* _OBJECTIVES_
**a)** In the post about school language classes, copy word for word the part that opens with the words containing "I want to ask" and closes with "learning something necessary.".
**b)** Answer these questions from the post about school language classes, one per line:
(i) How many years of German did the writer do?
(ii) Which two languages does the writer say would have been more beneficial than German?
(iii) What did the writer's two earlier high school kids really need more of?
**c)** Say whether each statement agrees with the post about school language classes, answering yes or no and quoting the words that decide it:
(i) The writer's kids are now learning Indonesian for the whole year.
(ii) The books cost more than $100.
(iii) The writer's husband is from the US.

I want to ask the question "Do our kids need to learn German and Indonesian in school?"
What do you guys think?
I say NO and see it as a waste of money, paper to make the books and bad use of time a child could use learning something necessary.
I did 4 years of German. WHY? I dunno. Mandarin would have been way more beneficial or Japanese but German.......?

Now my kids are learning Indo half the year (compulsory with books being very pricey) and German for the other half. Thats over $100 worth of books that will be tossed and never ever remembered. The cost to the trees MURDERED for this, priceless!

My 2 high school kids before this one loathed the classes and learned nothing but more dislike for school. What they really needed was more English or Maths. A lot of kids loathe these subject but the more they do it the better off they are. It is never wasted.

Have they done surveys on the benefits of learning German or Indo? Isn't it unsafe for us to go to Indonesia at the moment or is that just my paranoid US husband talking?

Printing books for the sake of filling school hours with subjects that seem to have no benefit seems wasteful and also leads me to ask why are we still using so many text books anyway.

* _DATA SUPPLIED_
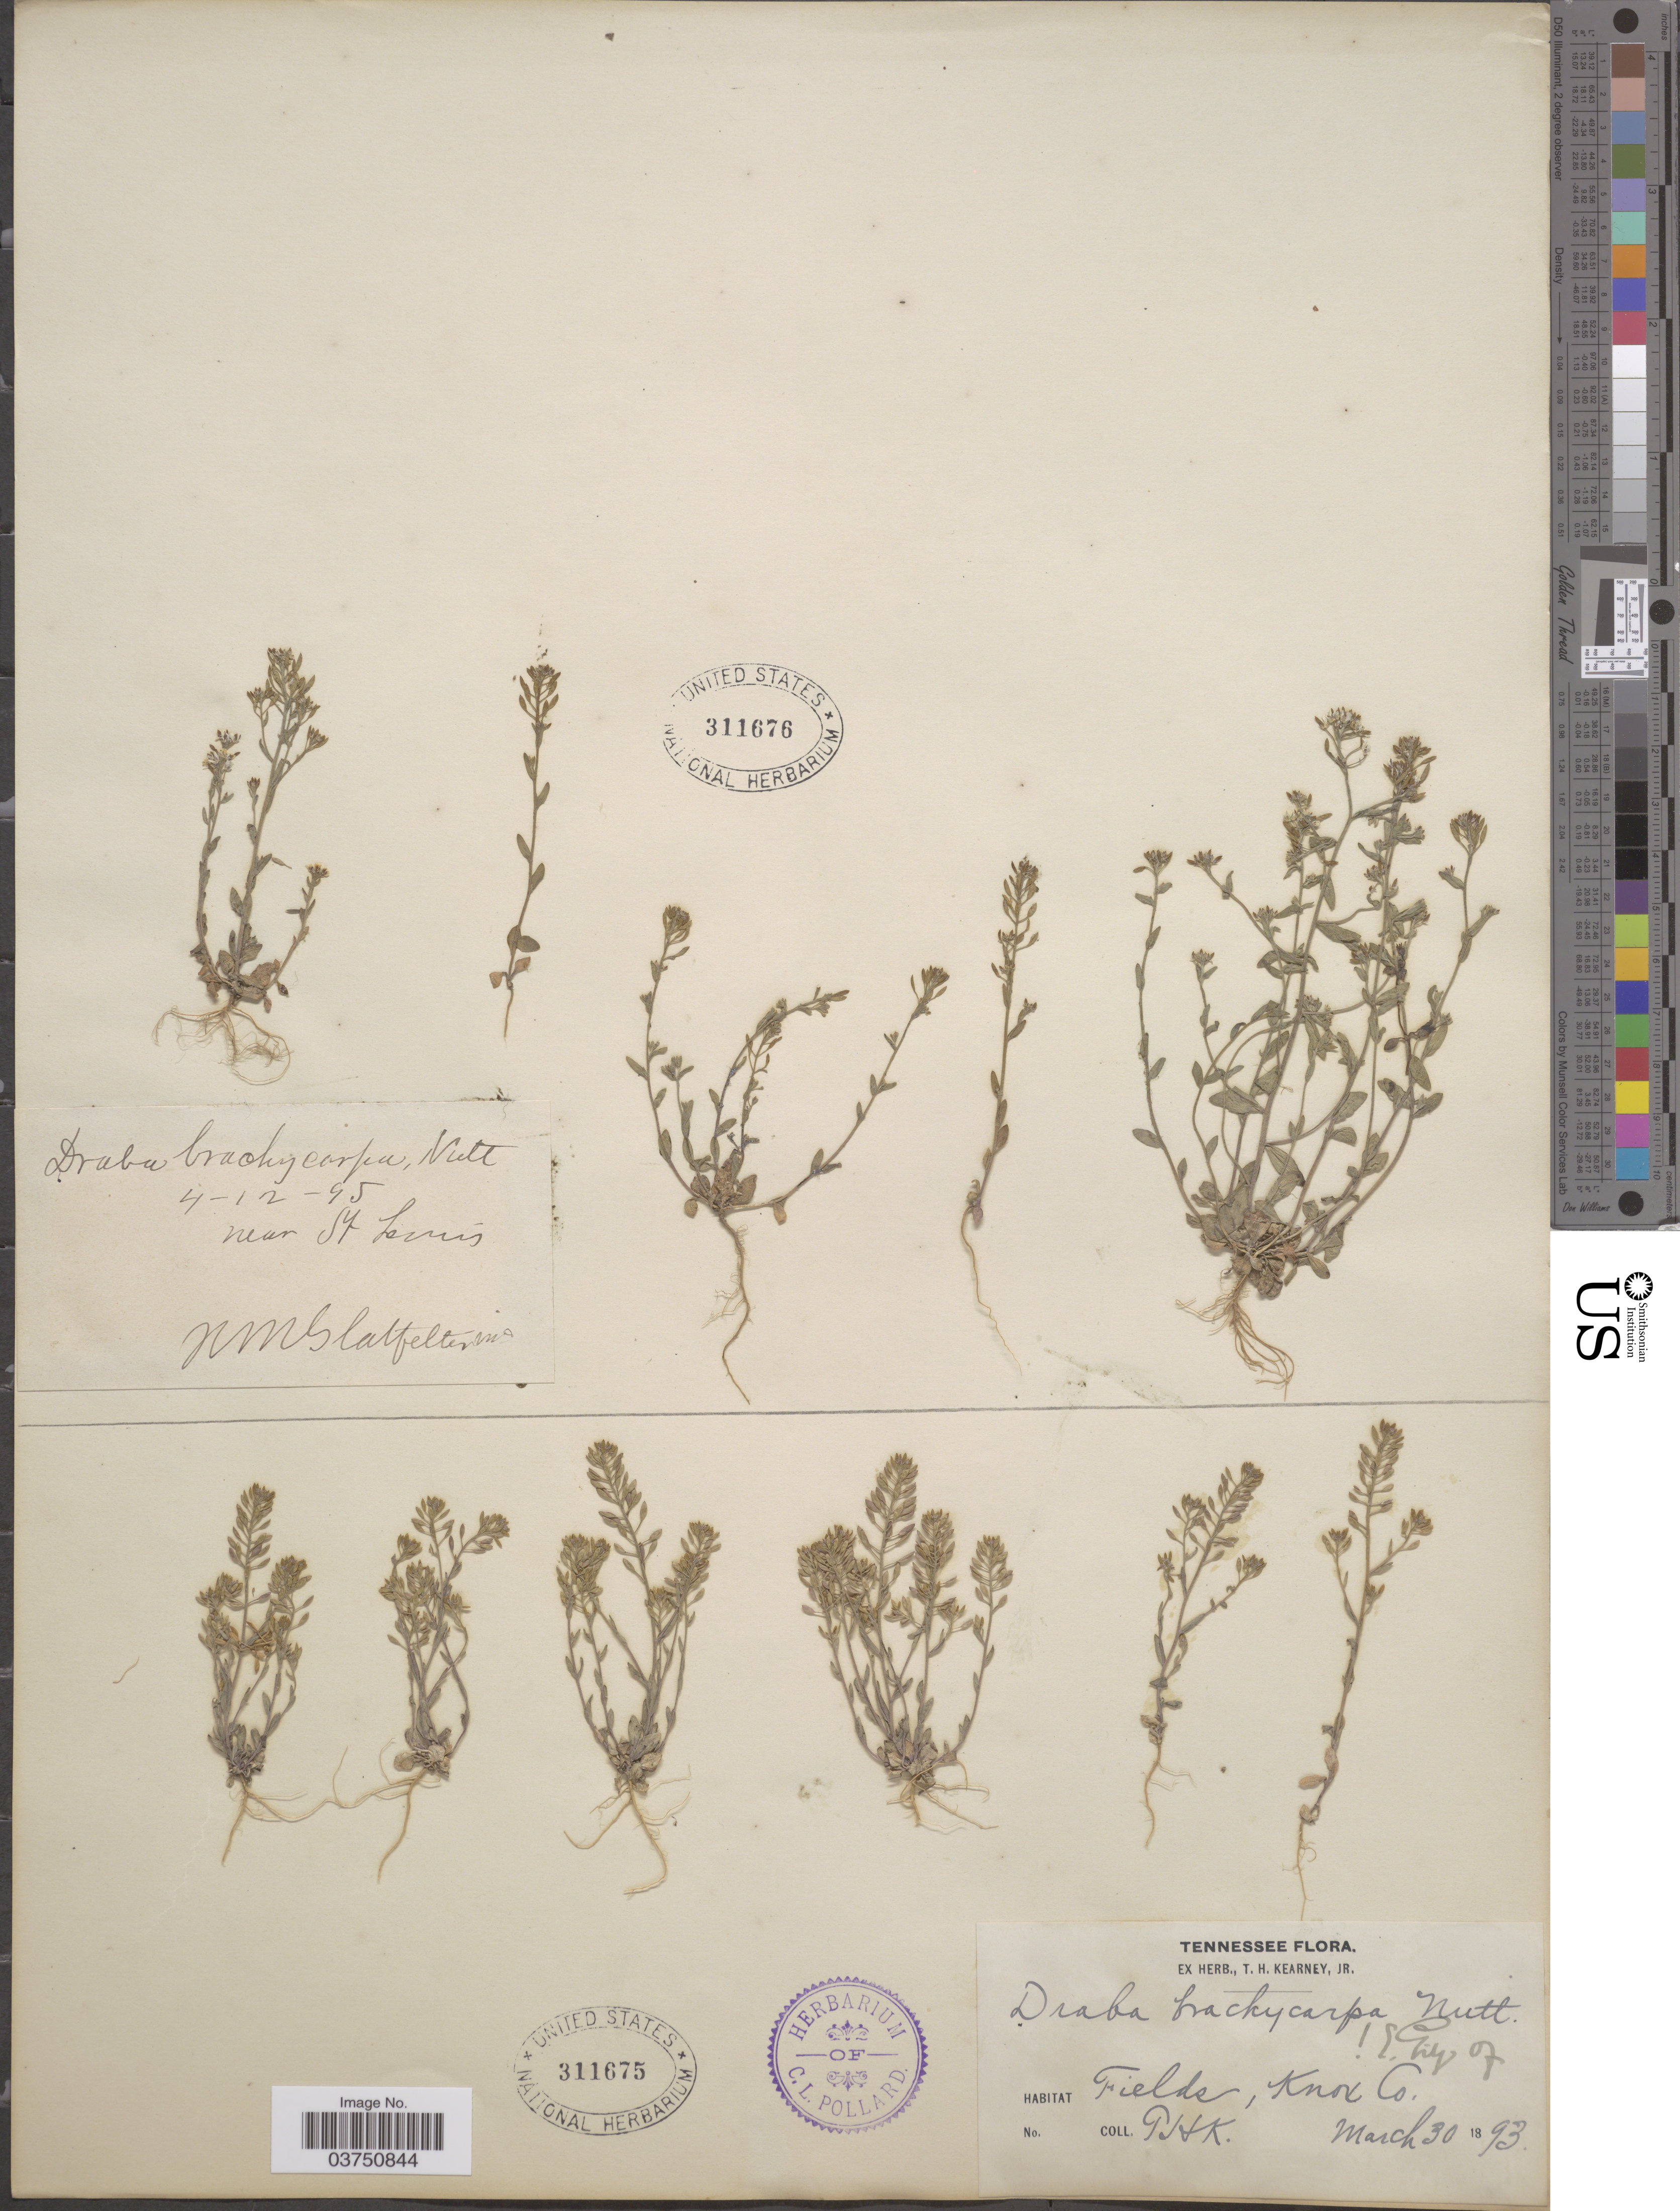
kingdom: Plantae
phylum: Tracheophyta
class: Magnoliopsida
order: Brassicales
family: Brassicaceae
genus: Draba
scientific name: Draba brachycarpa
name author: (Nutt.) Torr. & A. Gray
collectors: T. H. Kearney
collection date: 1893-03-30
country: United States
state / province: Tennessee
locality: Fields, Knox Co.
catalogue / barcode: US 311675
---
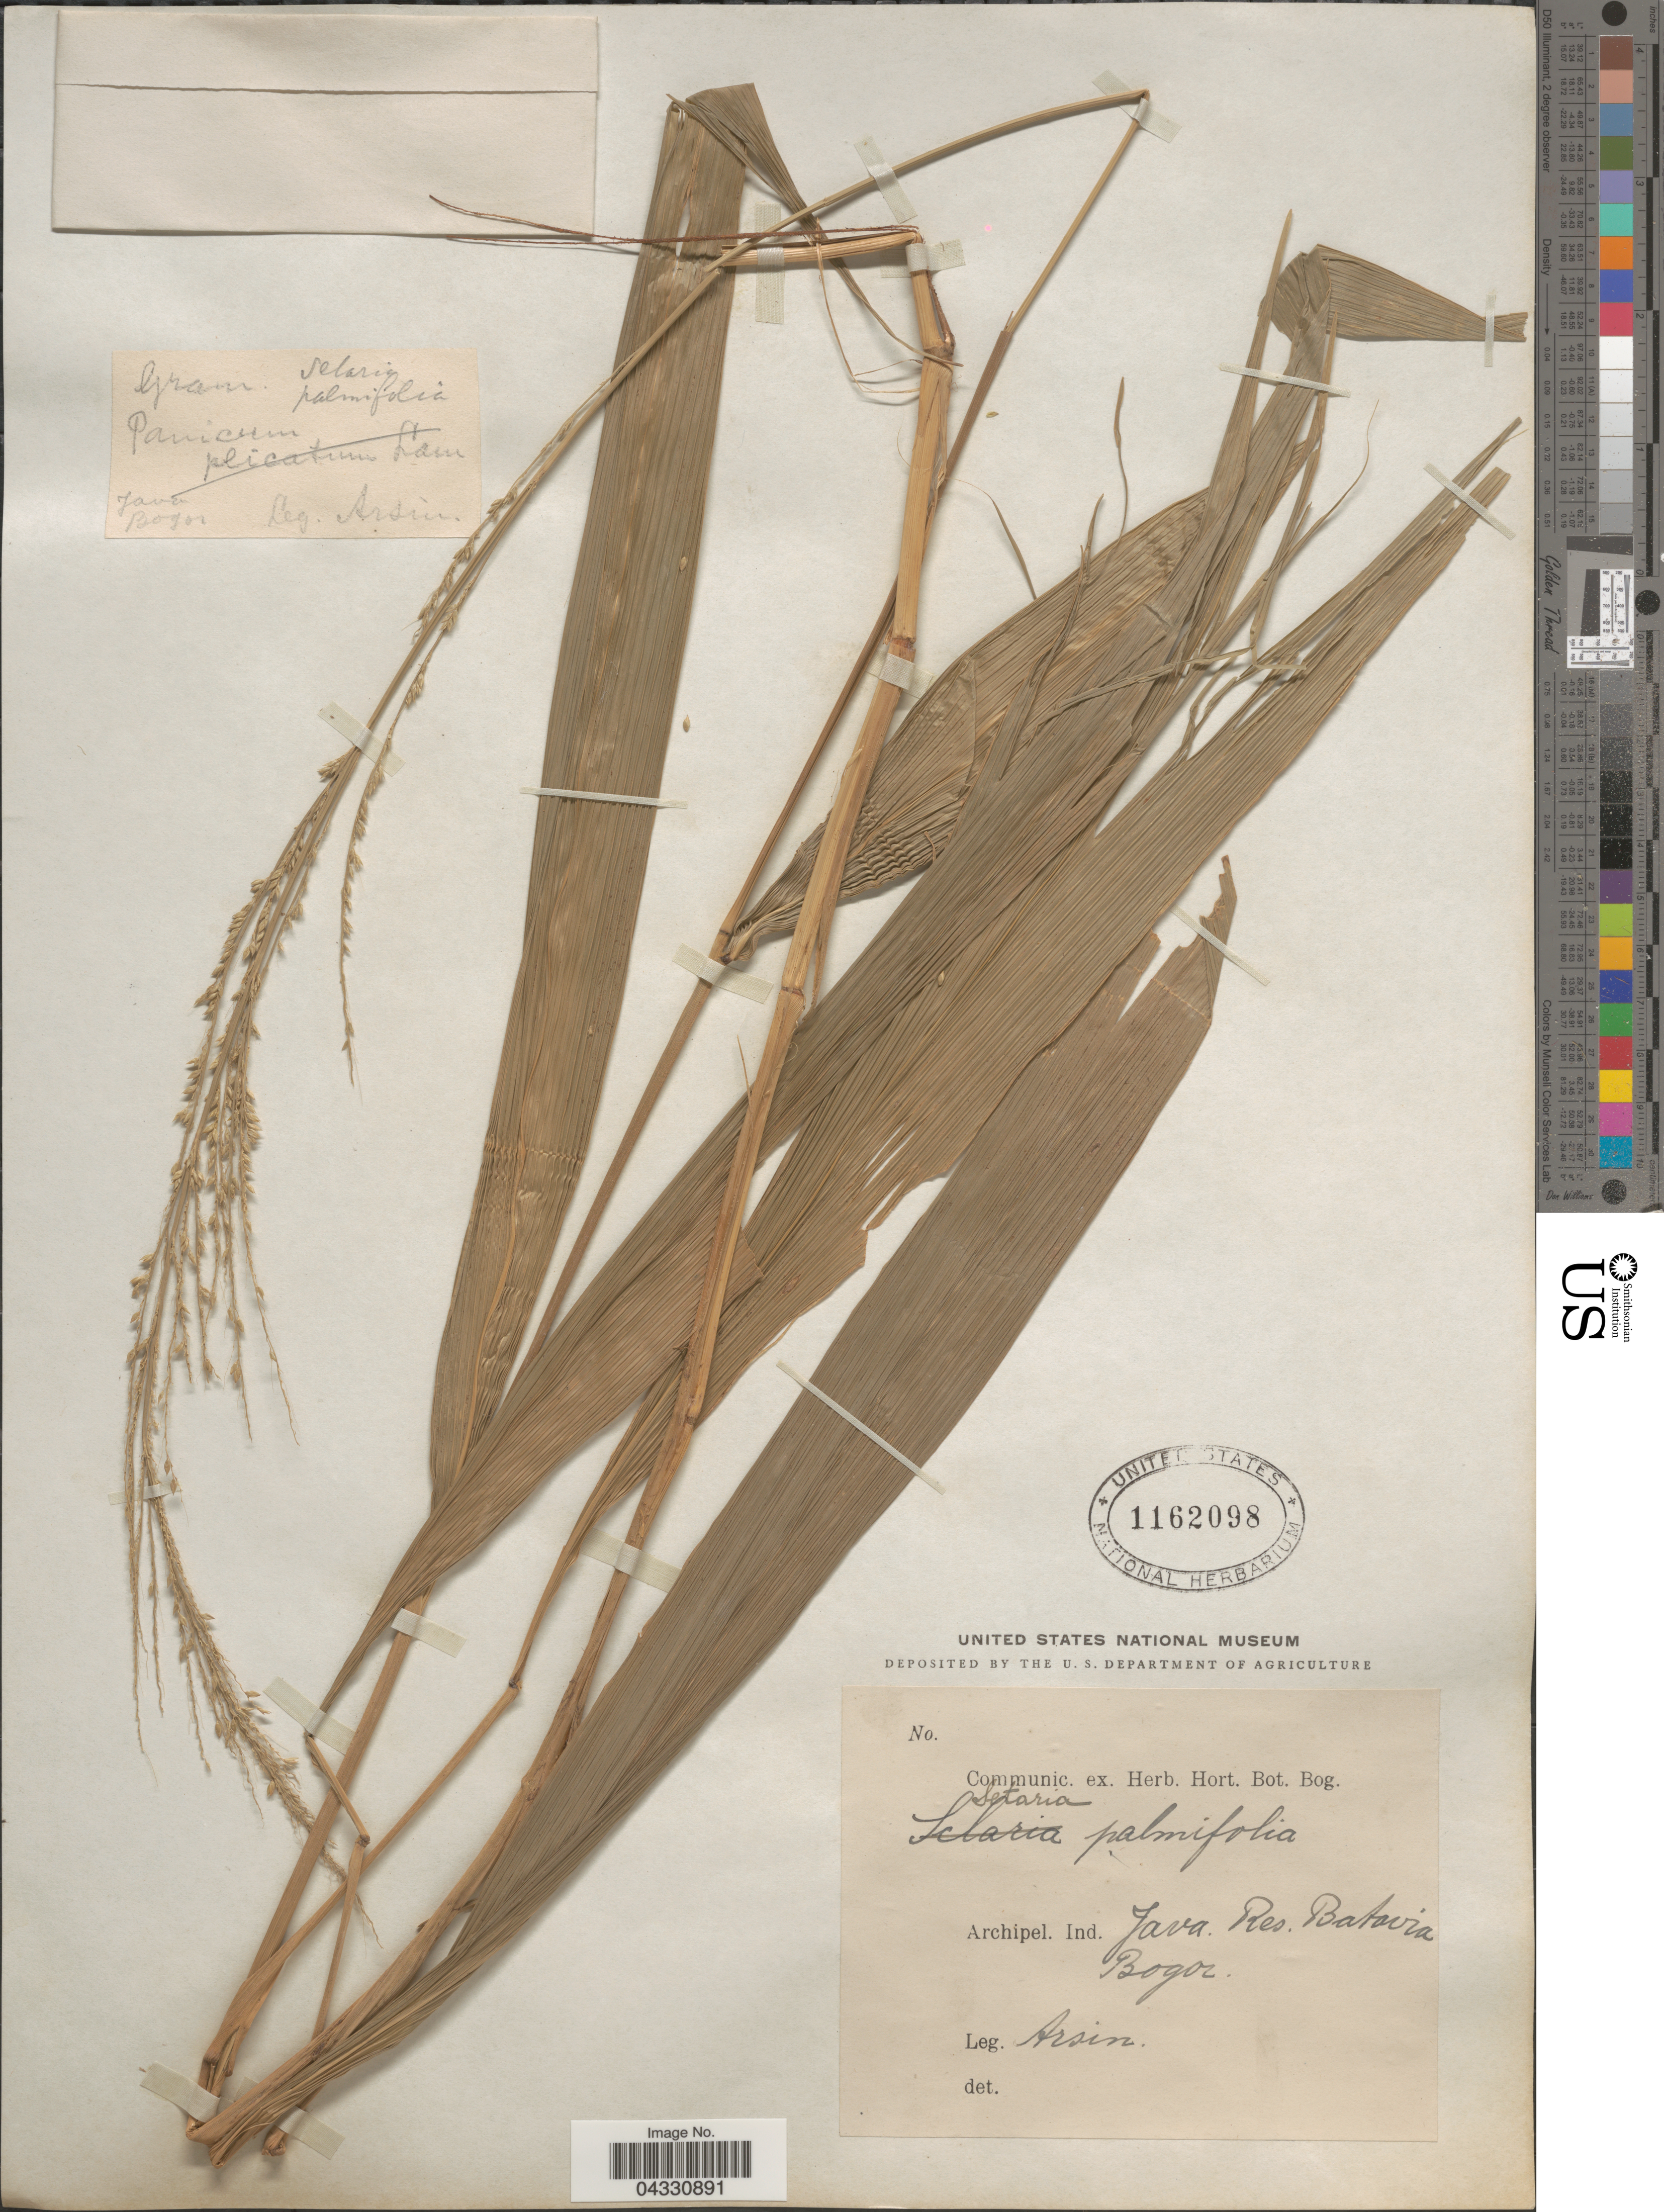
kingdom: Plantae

* _RESULTS FOR EACH TASK_
**a)**
I want to ask the question "Do our kids need to learn German and Indonesian in school?"
What do you guys think?
I say NO and see it as a waste of money, paper to make the books and bad use of time a child could use learning something necessary.

**b)**
(i) 4 years.
(ii) Mandarin or Japanese.
(iii) English or Maths.

**c)**
(i) No: "Now my kids are learning Indo half the year"
(ii) Yes: "Thats over $100 worth of books"
(iii) Yes: "my paranoid US husband"